» **TASK REQUIREMENTS**: Return the records that follow, matching each one exactly.

Stored data

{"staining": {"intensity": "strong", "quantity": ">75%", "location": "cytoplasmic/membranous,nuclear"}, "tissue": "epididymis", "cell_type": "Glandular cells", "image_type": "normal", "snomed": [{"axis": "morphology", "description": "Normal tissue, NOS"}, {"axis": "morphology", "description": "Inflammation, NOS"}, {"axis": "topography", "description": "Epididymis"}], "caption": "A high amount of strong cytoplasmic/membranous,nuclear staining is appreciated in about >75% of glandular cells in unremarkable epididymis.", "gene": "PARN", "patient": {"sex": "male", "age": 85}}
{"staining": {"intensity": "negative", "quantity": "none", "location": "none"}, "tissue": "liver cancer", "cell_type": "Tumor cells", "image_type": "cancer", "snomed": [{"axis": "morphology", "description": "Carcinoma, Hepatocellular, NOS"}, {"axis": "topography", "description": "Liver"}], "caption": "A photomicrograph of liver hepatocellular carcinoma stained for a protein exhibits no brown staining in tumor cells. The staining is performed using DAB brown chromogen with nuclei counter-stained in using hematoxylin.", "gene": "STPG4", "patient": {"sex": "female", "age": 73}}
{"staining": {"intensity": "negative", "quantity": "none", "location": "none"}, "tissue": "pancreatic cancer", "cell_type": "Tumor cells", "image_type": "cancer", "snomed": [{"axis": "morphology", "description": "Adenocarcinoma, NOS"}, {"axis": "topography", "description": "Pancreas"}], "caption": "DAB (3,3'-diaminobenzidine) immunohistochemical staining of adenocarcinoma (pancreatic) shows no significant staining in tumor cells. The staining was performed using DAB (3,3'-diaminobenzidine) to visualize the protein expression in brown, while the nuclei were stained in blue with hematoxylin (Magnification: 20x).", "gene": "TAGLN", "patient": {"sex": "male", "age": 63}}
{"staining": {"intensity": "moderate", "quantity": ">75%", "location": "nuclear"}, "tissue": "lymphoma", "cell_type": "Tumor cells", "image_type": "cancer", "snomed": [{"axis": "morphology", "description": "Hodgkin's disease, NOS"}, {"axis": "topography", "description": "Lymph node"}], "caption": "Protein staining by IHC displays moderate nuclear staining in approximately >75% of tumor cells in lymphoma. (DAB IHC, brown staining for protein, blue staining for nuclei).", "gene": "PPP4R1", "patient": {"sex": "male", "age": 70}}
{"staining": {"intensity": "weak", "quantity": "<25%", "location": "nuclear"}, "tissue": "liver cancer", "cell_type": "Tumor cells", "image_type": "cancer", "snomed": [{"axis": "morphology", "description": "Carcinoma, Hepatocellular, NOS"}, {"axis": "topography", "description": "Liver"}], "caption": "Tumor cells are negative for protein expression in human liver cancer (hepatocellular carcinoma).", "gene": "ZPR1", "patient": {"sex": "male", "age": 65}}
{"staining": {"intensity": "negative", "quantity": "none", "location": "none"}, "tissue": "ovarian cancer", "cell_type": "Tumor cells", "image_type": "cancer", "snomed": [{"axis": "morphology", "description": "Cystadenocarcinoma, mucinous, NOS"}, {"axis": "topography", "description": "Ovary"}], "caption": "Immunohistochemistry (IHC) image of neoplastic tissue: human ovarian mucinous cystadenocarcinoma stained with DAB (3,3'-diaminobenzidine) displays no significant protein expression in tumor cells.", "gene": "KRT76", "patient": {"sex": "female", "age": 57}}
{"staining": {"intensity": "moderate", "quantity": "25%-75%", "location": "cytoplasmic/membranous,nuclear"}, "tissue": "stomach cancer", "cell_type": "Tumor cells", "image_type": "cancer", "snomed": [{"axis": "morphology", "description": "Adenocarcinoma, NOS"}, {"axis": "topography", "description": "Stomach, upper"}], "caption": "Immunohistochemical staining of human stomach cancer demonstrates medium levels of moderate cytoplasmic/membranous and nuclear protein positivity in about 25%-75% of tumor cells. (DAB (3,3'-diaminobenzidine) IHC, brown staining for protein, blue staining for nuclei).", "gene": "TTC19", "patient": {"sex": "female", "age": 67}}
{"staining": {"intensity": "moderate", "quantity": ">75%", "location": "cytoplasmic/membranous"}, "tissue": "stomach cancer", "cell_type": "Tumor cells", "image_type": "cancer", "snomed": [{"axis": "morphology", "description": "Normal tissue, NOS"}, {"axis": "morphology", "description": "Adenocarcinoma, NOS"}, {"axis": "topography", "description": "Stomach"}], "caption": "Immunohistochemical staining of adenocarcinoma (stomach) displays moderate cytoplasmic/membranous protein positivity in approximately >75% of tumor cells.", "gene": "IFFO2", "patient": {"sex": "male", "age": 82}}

» **YOUR RESPONSE**:
{"staining": {"intensity": "strong", "quantity": ">75%", "location": "cytoplasmic/membranous,nuclear"}, "tissue": "epididymis", "cell_type": "Glandular cells", "image_type": "normal", "snomed": [{"axis": "morphology", "description": "Normal tissue, NOS"}, {"axis": "morphology", "description": "Inflammation, NOS"}, {"axis": "topography", "description": "Epididymis"}], "caption": "A high amount of strong cytoplasmic/membranous,nuclear staining is appreciated in about >75% of glandular cells in unremarkable epididymis.", "gene": "PARN", "patient": {"sex": "male", "age": 85}}
{"staining": {"intensity": "negative", "quantity": "none", "location": "none"}, "tissue": "liver cancer", "cell_type": "Tumor cells", "image_type": "cancer", "snomed": [{"axis": "morphology", "description": "Carcinoma, Hepatocellular, NOS"}, {"axis": "topography", "description": "Liver"}], "caption": "A photomicrograph of liver hepatocellular carcinoma stained for a protein exhibits no brown staining in tumor cells. The staining is performed using DAB brown chromogen with nuclei counter-stained in using hematoxylin.", "gene": "STPG4", "patient": {"sex": "female", "age": 73}}
{"staining": {"intensity": "negative", "quantity": "none", "location": "none"}, "tissue": "pancreatic cancer", "cell_type": "Tumor cells", "image_type": "cancer", "snomed": [{"axis": "morphology", "description": "Adenocarcinoma, NOS"}, {"axis": "topography", "description": "Pancreas"}], "caption": "DAB (3,3'-diaminobenzidine) immunohistochemical staining of adenocarcinoma (pancreatic) shows no significant staining in tumor cells. The staining was performed using DAB (3,3'-diaminobenzidine) to visualize the protein expression in brown, while the nuclei were stained in blue with hematoxylin (Magnification: 20x).", "gene": "TAGLN", "patient": {"sex": "male", "age": 63}}
{"staining": {"intensity": "moderate", "quantity": ">75%", "location": "nuclear"}, "tissue": "lymphoma", "cell_type": "Tumor cells", "image_type": "cancer", "snomed": [{"axis": "morphology", "description": "Hodgkin's disease, NOS"}, {"axis": "topography", "description": "Lymph node"}], "caption": "Protein staining by IHC displays moderate nuclear staining in approximately >75% of tumor cells in lymphoma. (DAB IHC, brown staining for protein, blue staining for nuclei).", "gene": "PPP4R1", "patient": {"sex": "male", "age": 70}}
{"staining": {"intensity": "weak", "quantity": "<25%", "location": "nuclear"}, "tissue": "liver cancer", "cell_type": "Tumor cells", "image_type": "cancer", "snomed": [{"axis": "morphology", "description": "Carcinoma, Hepatocellular, NOS"}, {"axis": "topography", "description": "Liver"}], "caption": "Tumor cells are negative for protein expression in human liver cancer (hepatocellular carcinoma).", "gene": "ZPR1", "patient": {"sex": "male", "age": 65}}
{"staining": {"intensity": "negative", "quantity": "none", "location": "none"}, "tissue": "ovarian cancer", "cell_type": "Tumor cells", "image_type": "cancer", "snomed": [{"axis": "morphology", "description": "Cystadenocarcinoma, mucinous, NOS"}, {"axis": "topography", "description": "Ovary"}], "caption": "Immunohistochemistry (IHC) image of neoplastic tissue: human ovarian mucinous cystadenocarcinoma stained with DAB (3,3'-diaminobenzidine) displays no significant protein expression in tumor cells.", "gene": "KRT76", "patient": {"sex": "female", "age": 57}}
{"staining": {"intensity": "moderate", "quantity": "25%-75%", "location": "cytoplasmic/membranous,nuclear"}, "tissue": "stomach cancer", "cell_type": "Tumor cells", "image_type": "cancer", "snomed": [{"axis": "morphology", "description": "Adenocarcinoma, NOS"}, {"axis": "topography", "description": "Stomach, upper"}], "caption": "Immunohistochemical staining of human stomach cancer demonstrates medium levels of moderate cytoplasmic/membranous and nuclear protein positivity in about 25%-75% of tumor cells. (DAB (3,3'-diaminobenzidine) IHC, brown staining for protein, blue staining for nuclei).", "gene": "TTC19", "patient": {"sex": "female", "age": 67}}
{"staining": {"intensity": "moderate", "quantity": ">75%", "location": "cytoplasmic/membranous"}, "tissue": "stomach cancer", "cell_type": "Tumor cells", "image_type": "cancer", "snomed": [{"axis": "morphology", "description": "Normal tissue, NOS"}, {"axis": "morphology", "description": "Adenocarcinoma, NOS"}, {"axis": "topography", "description": "Stomach"}], "caption": "Immunohistochemical staining of adenocarcinoma (stomach) displays moderate cytoplasmic/membranous protein positivity in approximately >75% of tumor cells.", "gene": "IFFO2", "patient": {"sex": "male", "age": 82}}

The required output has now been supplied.